Larry's Party, by Carol Shields (Random House first Canadian edition, 1997, 339 pp.)
Carol Shields (1935-2003) is a prominent member of the canon of Canadian writers. Although she is originally from the US and once won a Pulitzer prize (for The Stone Diaries), I had never heard of her until I moved to Canada. After finding out about her, I happened to read something of hers that I didn't care for, and so a second book of hers, The Box Garden, languished on my dresser unread for several years until I finally got around to giving it a try. I thought it was fairly original and nicely written, so I looked for something else by Shields in the public library, and the only thing they had on the shelf that day was Larry's Party.

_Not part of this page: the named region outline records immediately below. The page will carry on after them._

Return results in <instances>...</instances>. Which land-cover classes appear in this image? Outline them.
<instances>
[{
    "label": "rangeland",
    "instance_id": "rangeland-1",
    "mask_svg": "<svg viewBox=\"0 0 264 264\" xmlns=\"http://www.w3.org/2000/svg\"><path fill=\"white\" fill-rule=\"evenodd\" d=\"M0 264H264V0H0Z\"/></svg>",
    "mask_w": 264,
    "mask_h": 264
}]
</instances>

A good book is always better, I'd say, if you expect nothing much of it in advance, so I don't want to overpraise it. Not much that is exciting happens, really, in Larry's Party. It covers twenty years of a man's life, from his twenties to his forties, 1977 to 1997; and during that time Larry learns a pretty interesting profession, marries twice, has one child, gets sick and recovers, lives in two countries, and slowly goes through a process of maturing.
What makes the book especially exciting to me, really, is its apparently unique structure. It's not chronological internally, and yet its overall motion is a chronology. At one point, Larry has a body scan for medical reasons, and the way the scan slices the body into segments seems to be related to the way Shields slices Larry into different views that can be put together to make a whole picture of the man.
Each chapter is focused on a specific aspect of Larry, and similar events are repeated in different chapters, through the lens of this different focus. The fifteen chapters include Larry's Love, 1978; Larry's folks, 1980; Larry's Work, 1981; Larry's Words, 1983; Larry's Penis, 1986; Larry's Search for the Wonderful and Good, 1992; Larry's Threads, 1993-4; Larry's Living Tissues, 1996.... By the end of the book, we know Larry quite intimately, as a person, similarly complex to ourselves.
There's a story about Shaw, that he was asked how he wrote such interesting women characters. He is said to have replied: "I imagine that a woman is a person like myself, and that is how the trick is done." In Larry's Party, Shields has reversed that gaze. In the last scene, the women in Larry's life have quite a discussion about gender and the role of men, which at this point we can consider from inside the persona of a pretty decent man, who is able to hear it without discomfort.
In my experience it is fairly rare for a novel to have an original structure that is both very evident and very functional. The great exemplar that comes to mind is Doris Lessing's The Golden Notebook. Larry's Party is nothing so monumental, but it stands out as being constructed with mastery of the craft. The research Shields did into garden mazes is also very gratifying.